RECORDS PROVIDED -
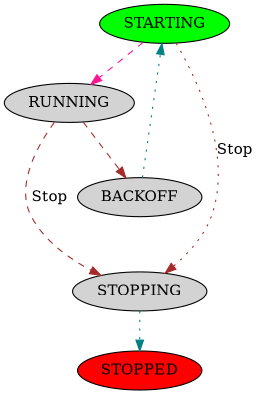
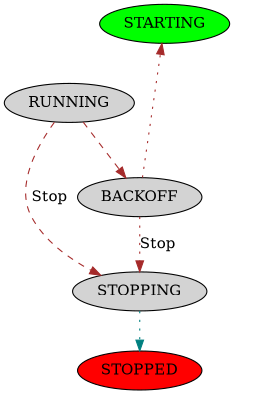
  digraph {
    node [style=filled]
    edge [color=brown style=dashed]
    STARTING [fillcolor=green]
    RUNNING
    BACKOFF
    STOPPING
    STOPPED [fillcolor=red]
-   STARTING -> RUNNING [color=deeppink]
    RUNNING -> BACKOFF
    RUNNING -> STOPPING [label=Stop]
-   BACKOFF -> STARTING [color=teal style=dotted]
-   STARTING -> STOPPING [label=Stop style=dotted]
+   BACKOFF -> STARTING [style=dotted]
+   BACKOFF -> STOPPING [label=Stop style=dotted]
    STOPPING -> STOPPED [color=teal style=dotted]
  }
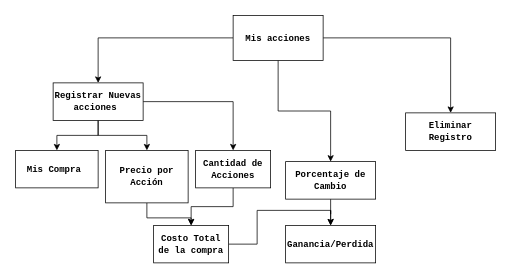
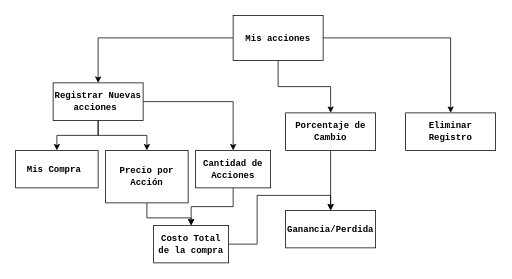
  <mxCell id="0" />
  <mxCell id="1" parent="0" />
  <mxCell id="2" style="edgeStyle=orthogonalEdgeStyle;rounded=0;orthogonalLoop=1;jettySize=auto;html=1;entryX=0.5;entryY=0;entryDx=0;entryDy=0;" parent="1" source="5" target="9" edge="1"><mxGeometry relative="1" as="geometry" /></mxCell>
  <mxCell id="3" style="edgeStyle=orthogonalEdgeStyle;rounded=0;orthogonalLoop=1;jettySize=auto;html=1;entryX=0.5;entryY=0;entryDx=0;entryDy=0;" parent="1" source="5" target="20" edge="1"><mxGeometry relative="1" as="geometry" /></mxCell>
  <mxCell id="4" style="edgeStyle=orthogonalEdgeStyle;rounded=0;orthogonalLoop=1;jettySize=auto;html=1;entryX=0.5;entryY=0;entryDx=0;entryDy=0;" parent="1" source="5" target="18" edge="1"><mxGeometry relative="1" as="geometry" /></mxCell>
  <mxCell id="5" value="&lt;font face=&quot;Courier New&quot;&gt;&lt;b&gt;Mis acciones&lt;/b&gt;&lt;/font&gt;" style="rounded=0;whiteSpace=wrap;html=1;" parent="1" vertex="1"><mxGeometry x="310" y="20" width="120" height="60" as="geometry" /></mxCell>
  <mxCell id="6" value="" style="edgeStyle=orthogonalEdgeStyle;rounded=0;orthogonalLoop=1;jettySize=auto;html=1;" parent="1" source="9" target="10" edge="1"><mxGeometry relative="1" as="geometry" /></mxCell>
  <mxCell id="7" style="edgeStyle=orthogonalEdgeStyle;rounded=0;orthogonalLoop=1;jettySize=auto;html=1;entryX=0.5;entryY=0;entryDx=0;entryDy=0;" parent="1" source="9" target="12" edge="1"><mxGeometry relative="1" as="geometry" /></mxCell>
  <mxCell id="8" style="edgeStyle=orthogonalEdgeStyle;rounded=0;orthogonalLoop=1;jettySize=auto;html=1;entryX=0.5;entryY=0;entryDx=0;entryDy=0;" parent="1" source="9" target="14" edge="1"><mxGeometry relative="1" as="geometry" /></mxCell>
  <mxCell id="9" value="&lt;font face=&quot;Courier New&quot;&gt;&lt;b&gt;Registrar Nuevas acciones&amp;nbsp;&lt;/b&gt;&lt;/font&gt;" style="rounded=0;whiteSpace=wrap;html=1;" parent="1" vertex="1"><mxGeometry x="70" y="110" width="120" height="50" as="geometry" /></mxCell>
  <mxCell id="10" value="&lt;font face=&quot;Courier New&quot;&gt;&lt;b&gt;Mis Compra&amp;nbsp;&lt;/b&gt;&lt;/font&gt;" style="rounded=0;whiteSpace=wrap;html=1;" parent="1" vertex="1"><mxGeometry x="20" y="200" width="110" height="50" as="geometry" /></mxCell>
  <mxCell id="11" style="edgeStyle=orthogonalEdgeStyle;rounded=0;orthogonalLoop=1;jettySize=auto;html=1;entryX=0.5;entryY=0;entryDx=0;entryDy=0;" parent="1" source="12" target="16" edge="1"><mxGeometry relative="1" as="geometry" /></mxCell>
  <mxCell id="12" value="&lt;font face=&quot;Courier New&quot;&gt;&lt;b&gt;Precio por Acción&lt;/b&gt;&lt;/font&gt;" style="rounded=0;whiteSpace=wrap;html=1;align=center;" parent="1" vertex="1"><mxGeometry x="140" y="200" width="110" height="70" as="geometry" /></mxCell>
  <mxCell id="13" style="edgeStyle=orthogonalEdgeStyle;rounded=0;orthogonalLoop=1;jettySize=auto;html=1;entryX=0.5;entryY=0;entryDx=0;entryDy=0;" parent="1" source="14" target="16" edge="1"><mxGeometry relative="1" as="geometry" /></mxCell>
  <mxCell id="14" value="&lt;font face=&quot;Courier New&quot;&gt;&lt;b&gt;Cantidad de Acciones&lt;/b&gt;&lt;/font&gt;" style="rounded=0;whiteSpace=wrap;html=1;" parent="1" vertex="1"><mxGeometry x="260" y="200" width="100" height="50" as="geometry" /></mxCell>
  <mxCell id="15" style="edgeStyle=orthogonalEdgeStyle;rounded=0;orthogonalLoop=1;jettySize=auto;html=1;entryX=0.5;entryY=0;entryDx=0;entryDy=0;" parent="1" source="16" target="19" edge="1"><mxGeometry relative="1" as="geometry" /></mxCell>
  <mxCell id="16" value="&lt;font face=&quot;Courier New&quot;&gt;&lt;b&gt;Costo Total de la compra&lt;/b&gt;&lt;/font&gt;" style="rounded=0;whiteSpace=wrap;html=1;" parent="1" vertex="1"><mxGeometry x="204" y="300" width="100" height="50" as="geometry" /></mxCell>
  <mxCell id="17" style="edgeStyle=orthogonalEdgeStyle;rounded=0;orthogonalLoop=1;jettySize=auto;html=1;entryX=0.5;entryY=0;entryDx=0;entryDy=0;" parent="1" source="18" target="19" edge="1"><mxGeometry relative="1" as="geometry" /></mxCell>
- <mxCell id="18" value="&lt;font face=&quot;Courier New&quot;&gt;&lt;b&gt;Porcentaje de Cambio&lt;/b&gt;&lt;/font&gt;" style="rounded=0;whiteSpace=wrap;html=1;" parent="1" vertex="1"><mxGeometry x="380" y="215" width="120" height="50" as="geometry" /></mxCell>
- <mxCell id="19" value="&lt;font face=&quot;Courier New&quot;&gt;&lt;b&gt;Ganancia/Perdida&lt;/b&gt;&lt;/font&gt;" style="rounded=0;whiteSpace=wrap;html=1;" parent="1" vertex="1"><mxGeometry x="380" y="300" width="120" height="50" as="geometry" /></mxCell>
+ <mxCell id="18" value="&lt;font face=&quot;Courier New&quot;&gt;&lt;b&gt;Porcentaje de Cambio&lt;/b&gt;&lt;/font&gt;" style="rounded=0;whiteSpace=wrap;html=1;" parent="1" vertex="1"><mxGeometry x="380" y="150" width="120" height="50" as="geometry" /></mxCell>
+ <mxCell id="19" value="&lt;font face=&quot;Courier New&quot;&gt;&lt;b&gt;Ganancia/Perdida&lt;/b&gt;&lt;/font&gt;" style="rounded=0;whiteSpace=wrap;html=1;" parent="1" vertex="1"><mxGeometry x="380" y="280" width="120" height="50" as="geometry" /></mxCell>
  <mxCell id="20" value="&lt;font face=&quot;Courier New&quot;&gt;&lt;b&gt;Eliminar Registro&lt;/b&gt;&lt;/font&gt;" style="rounded=0;whiteSpace=wrap;html=1;" parent="1" vertex="1"><mxGeometry x="540" y="150" width="120" height="50" as="geometry" /></mxCell>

WHAT NEEDS TO BE DONE -
Copy the whole listing above character for character, leaving out the pictures.

RESPONSE -
  digraph {
    node [style=filled]
    edge [color=brown style=dashed]
    STARTING [fillcolor=green]
    RUNNING
    BACKOFF
    STOPPING
    STOPPED [fillcolor=red]
-   STARTING -> RUNNING [color=deeppink]
    RUNNING -> BACKOFF
    RUNNING -> STOPPING [label=Stop]
-   BACKOFF -> STARTING [color=teal style=dotted]
-   STARTING -> STOPPING [label=Stop style=dotted]
+   BACKOFF -> STARTING [style=dotted]
+   BACKOFF -> STOPPING [label=Stop style=dotted]
    STOPPING -> STOPPED [color=teal style=dotted]
  }
  <mxCell id="0" />
  <mxCell id="1" parent="0" />
  <mxCell id="2" style="edgeStyle=orthogonalEdgeStyle;rounded=0;orthogonalLoop=1;jettySize=auto;html=1;entryX=0.5;entryY=0;entryDx=0;entryDy=0;" parent="1" source="5" target="9" edge="1"><mxGeometry relative="1" as="geometry" /></mxCell>
  <mxCell id="3" style="edgeStyle=orthogonalEdgeStyle;rounded=0;orthogonalLoop=1;jettySize=auto;html=1;entryX=0.5;entryY=0;entryDx=0;entryDy=0;" parent="1" source="5" target="20" edge="1"><mxGeometry relative="1" as="geometry" /></mxCell>
  <mxCell id="4" style="edgeStyle=orthogonalEdgeStyle;rounded=0;orthogonalLoop=1;jettySize=auto;html=1;entryX=0.5;entryY=0;entryDx=0;entryDy=0;" parent="1" source="5" target="18" edge="1"><mxGeometry relative="1" as="geometry" /></mxCell>
  <mxCell id="5" value="&lt;font face=&quot;Courier New&quot;&gt;&lt;b&gt;Mis acciones&lt;/b&gt;&lt;/font&gt;" style="rounded=0;whiteSpace=wrap;html=1;" parent="1" vertex="1"><mxGeometry x="310" y="20" width="120" height="60" as="geometry" /></mxCell>
  <mxCell id="6" value="" style="edgeStyle=orthogonalEdgeStyle;rounded=0;orthogonalLoop=1;jettySize=auto;html=1;" parent="1" source="9" target="10" edge="1"><mxGeometry relative="1" as="geometry" /></mxCell>
  <mxCell id="7" style="edgeStyle=orthogonalEdgeStyle;rounded=0;orthogonalLoop=1;jettySize=auto;html=1;entryX=0.5;entryY=0;entryDx=0;entryDy=0;" parent="1" source="9" target="12" edge="1"><mxGeometry relative="1" as="geometry" /></mxCell>
  <mxCell id="8" style="edgeStyle=orthogonalEdgeStyle;rounded=0;orthogonalLoop=1;jettySize=auto;html=1;entryX=0.5;entryY=0;entryDx=0;entryDy=0;" parent="1" source="9" target="14" edge="1"><mxGeometry relative="1" as="geometry" /></mxCell>
  <mxCell id="9" value="&lt;font face=&quot;Courier New&quot;&gt;&lt;b&gt;Registrar Nuevas acciones&amp;nbsp;&lt;/b&gt;&lt;/font&gt;" style="rounded=0;whiteSpace=wrap;html=1;" parent="1" vertex="1"><mxGeometry x="70" y="110" width="120" height="50" as="geometry" /></mxCell>
  <mxCell id="10" value="&lt;font face=&quot;Courier New&quot;&gt;&lt;b&gt;Mis Compra&amp;nbsp;&lt;/b&gt;&lt;/font&gt;" style="rounded=0;whiteSpace=wrap;html=1;" parent="1" vertex="1"><mxGeometry x="20" y="200" width="110" height="50" as="geometry" /></mxCell>
  <mxCell id="11" style="edgeStyle=orthogonalEdgeStyle;rounded=0;orthogonalLoop=1;jettySize=auto;html=1;entryX=0.5;entryY=0;entryDx=0;entryDy=0;" parent="1" source="12" target="16" edge="1"><mxGeometry relative="1" as="geometry" /></mxCell>
  <mxCell id="12" value="&lt;font face=&quot;Courier New&quot;&gt;&lt;b&gt;Precio por Acción&lt;/b&gt;&lt;/font&gt;" style="rounded=0;whiteSpace=wrap;html=1;align=center;" parent="1" vertex="1"><mxGeometry x="140" y="200" width="110" height="70" as="geometry" /></mxCell>
  <mxCell id="13" style="edgeStyle=orthogonalEdgeStyle;rounded=0;orthogonalLoop=1;jettySize=auto;html=1;entryX=0.5;entryY=0;entryDx=0;entryDy=0;" parent="1" source="14" target="16" edge="1"><mxGeometry relative="1" as="geometry" /></mxCell>
  <mxCell id="14" value="&lt;font face=&quot;Courier New&quot;&gt;&lt;b&gt;Cantidad de Acciones&lt;/b&gt;&lt;/font&gt;" style="rounded=0;whiteSpace=wrap;html=1;" parent="1" vertex="1"><mxGeometry x="260" y="200" width="100" height="50" as="geometry" /></mxCell>
  <mxCell id="15" style="edgeStyle=orthogonalEdgeStyle;rounded=0;orthogonalLoop=1;jettySize=auto;html=1;entryX=0.5;entryY=0;entryDx=0;entryDy=0;" parent="1" source="16" target="19" edge="1"><mxGeometry relative="1" as="geometry" /></mxCell>
  <mxCell id="16" value="&lt;font face=&quot;Courier New&quot;&gt;&lt;b&gt;Costo Total de la compra&lt;/b&gt;&lt;/font&gt;" style="rounded=0;whiteSpace=wrap;html=1;" parent="1" vertex="1"><mxGeometry x="204" y="300" width="100" height="50" as="geometry" /></mxCell>
  <mxCell id="17" style="edgeStyle=orthogonalEdgeStyle;rounded=0;orthogonalLoop=1;jettySize=auto;html=1;entryX=0.5;entryY=0;entryDx=0;entryDy=0;" parent="1" source="18" target="19" edge="1"><mxGeometry relative="1" as="geometry" /></mxCell>
- <mxCell id="18" value="&lt;font face=&quot;Courier New&quot;&gt;&lt;b&gt;Porcentaje de Cambio&lt;/b&gt;&lt;/font&gt;" style="rounded=0;whiteSpace=wrap;html=1;" parent="1" vertex="1"><mxGeometry x="380" y="215" width="120" height="50" as="geometry" /></mxCell>
- <mxCell id="19" value="&lt;font face=&quot;Courier New&quot;&gt;&lt;b&gt;Ganancia/Perdida&lt;/b&gt;&lt;/font&gt;" style="rounded=0;whiteSpace=wrap;html=1;" parent="1" vertex="1"><mxGeometry x="380" y="300" width="120" height="50" as="geometry" /></mxCell>
+ <mxCell id="18" value="&lt;font face=&quot;Courier New&quot;&gt;&lt;b&gt;Porcentaje de Cambio&lt;/b&gt;&lt;/font&gt;" style="rounded=0;whiteSpace=wrap;html=1;" parent="1" vertex="1"><mxGeometry x="380" y="150" width="120" height="50" as="geometry" /></mxCell>
+ <mxCell id="19" value="&lt;font face=&quot;Courier New&quot;&gt;&lt;b&gt;Ganancia/Perdida&lt;/b&gt;&lt;/font&gt;" style="rounded=0;whiteSpace=wrap;html=1;" parent="1" vertex="1"><mxGeometry x="380" y="280" width="120" height="50" as="geometry" /></mxCell>
  <mxCell id="20" value="&lt;font face=&quot;Courier New&quot;&gt;&lt;b&gt;Eliminar Registro&lt;/b&gt;&lt;/font&gt;" style="rounded=0;whiteSpace=wrap;html=1;" parent="1" vertex="1"><mxGeometry x="540" y="150" width="120" height="50" as="geometry" /></mxCell>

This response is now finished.